Many have argued that Waad Al-Kateab and Edward Watts’ immensely powerful For Sama, and not the winner Steven Bognar and Julia Reichart’s American Factory, should have been awarded Best Documentary earlier this year at the Academy Awards. Two films about larger-than-life conflicts that seek to test an unstoppable ruler but in wholly separate contexts, it can be amusing to see how documentaries – beyond their form from the conventional features of a film – can still play a major role in many conversations.

Comparing the two films on their respective merits is like comparing oranges to eggplants – not only does it not make any sense, there’s barely any decent thesis statement to generate after. But even if American Factory’s win became rumored to be politicized because of having big figures as its producers, failing to discuss the story the documentary longs to discuss immediately defeats its purpose.

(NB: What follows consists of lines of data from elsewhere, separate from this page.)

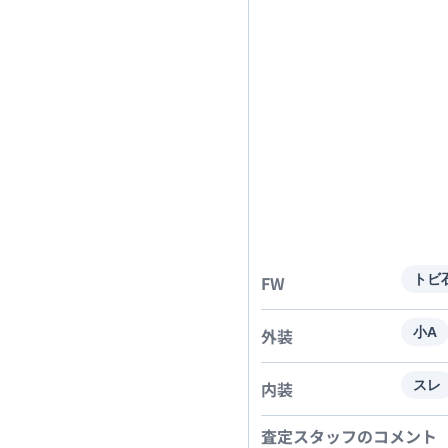
FW
トビ
外装
小A
内装
スレ
査定スタッフのコメント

In the documentary, glass Chinese company Fuyao branched out to the United States as a part of their brand’s expansion globally. Their founder Cao Dewang sees the move as an opportunity to connect the communities of the two regions, hoping for a better bond in the workplace. But Dewang’s aspirations are largely different from his American employees.

American Factory banks on the clash of its two cultures, confided by the dissimilarity of Americans and the Chinese’s set of principles on the workplace. When the directors Bognar and Reichart started to visit Fuyao’s Chinese branch, they were surprised to learn that the workload itself was heavier than what the Americans do. The Chinese labor force was obliged to work for seven days a week; home visits once or twice a month being a luxury.

Themes of differences and parallelism play a major role in American Factory – the final shot depicting an image of workers walking in different directions, never intersecting. More than its diverse set of workforce, the documentary also seeks to examine the different faces of capitalism.

Here, capitalism was represented by both the corporate heads and on-ground workers, all prying on their ambitions for success. It is a neutral take on such a tough subject matter, where villains only come in whichever side of the coin you are on.

American Factory can be problematic, but it’s an outstanding critique of why singularity is a far-fetched concept at this point.